In general, schizophrenia starts in late puberty or early adulthood. Study points out a genetic connection to the growth of schizophrenia. It is believed that a child who has a single parent with schizophrenia, has about 10 percent likelihood of developing the disorder, compared with a one percent possibility if none of the parents has schizophrenia. Recent study links abnormalities in both the brain's arrangement and biochemical behavior. Researchers agree that ecological influences may be implicated in the inception of schizophrenia. They also believe that chemical disparity in the brain is an innate aspect, which is essential for development of schizophrenia. The factors are genetic and ecological, where a combination of DNA from the parents, besides unidentified ecological factors, produces the attribute or situation.

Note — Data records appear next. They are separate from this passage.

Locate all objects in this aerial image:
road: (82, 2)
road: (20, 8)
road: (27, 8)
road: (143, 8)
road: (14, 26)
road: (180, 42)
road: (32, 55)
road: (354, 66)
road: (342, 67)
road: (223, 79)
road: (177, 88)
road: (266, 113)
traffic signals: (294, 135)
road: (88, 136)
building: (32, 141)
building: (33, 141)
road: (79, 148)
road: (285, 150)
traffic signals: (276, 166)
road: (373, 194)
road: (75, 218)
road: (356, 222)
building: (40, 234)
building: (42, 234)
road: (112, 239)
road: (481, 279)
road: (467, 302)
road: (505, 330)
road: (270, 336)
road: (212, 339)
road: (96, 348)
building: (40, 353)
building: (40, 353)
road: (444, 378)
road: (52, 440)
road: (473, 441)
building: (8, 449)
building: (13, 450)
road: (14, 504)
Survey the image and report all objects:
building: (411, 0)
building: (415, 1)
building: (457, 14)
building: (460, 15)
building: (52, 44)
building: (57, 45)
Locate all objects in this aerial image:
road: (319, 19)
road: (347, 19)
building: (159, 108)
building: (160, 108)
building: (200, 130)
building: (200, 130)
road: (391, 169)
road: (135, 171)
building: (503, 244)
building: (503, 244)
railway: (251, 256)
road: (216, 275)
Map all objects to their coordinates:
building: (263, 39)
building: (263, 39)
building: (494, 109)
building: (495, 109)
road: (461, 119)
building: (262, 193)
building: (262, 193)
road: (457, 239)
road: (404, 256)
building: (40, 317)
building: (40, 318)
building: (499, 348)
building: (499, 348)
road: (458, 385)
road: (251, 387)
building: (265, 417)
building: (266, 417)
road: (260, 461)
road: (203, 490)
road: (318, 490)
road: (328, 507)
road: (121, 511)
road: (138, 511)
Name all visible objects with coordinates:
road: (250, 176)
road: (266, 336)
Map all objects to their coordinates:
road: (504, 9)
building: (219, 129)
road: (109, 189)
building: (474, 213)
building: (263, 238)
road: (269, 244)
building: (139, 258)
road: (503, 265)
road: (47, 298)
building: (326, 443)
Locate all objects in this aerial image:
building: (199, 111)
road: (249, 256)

The individual having constant schizophrenia does not wholly recover normal performance and usually needs long-term treatment, commonly involving medication, to manage the symptoms. Occasionally, people develop chronic psychotic symptoms as a result of unnoticed medical disorder. Schizophrenia is the main psychiatric infirmity. Medication for schizophrenia is multifaceted. A mixture of therapies is often essential to meet the individualized requirements of the person with schizophrenia. People suffering from schizophrenia usually give history of being more sensitive than the normal person. This sensitivity involves both responsiveness to sensory stimuli and sensitivity to emotional stimuli. Research shows that some individuals who afterwards develop schizophrenia do not screen out stimuli as efficiently as the average people do (Cancro & Lehmann, n.d.).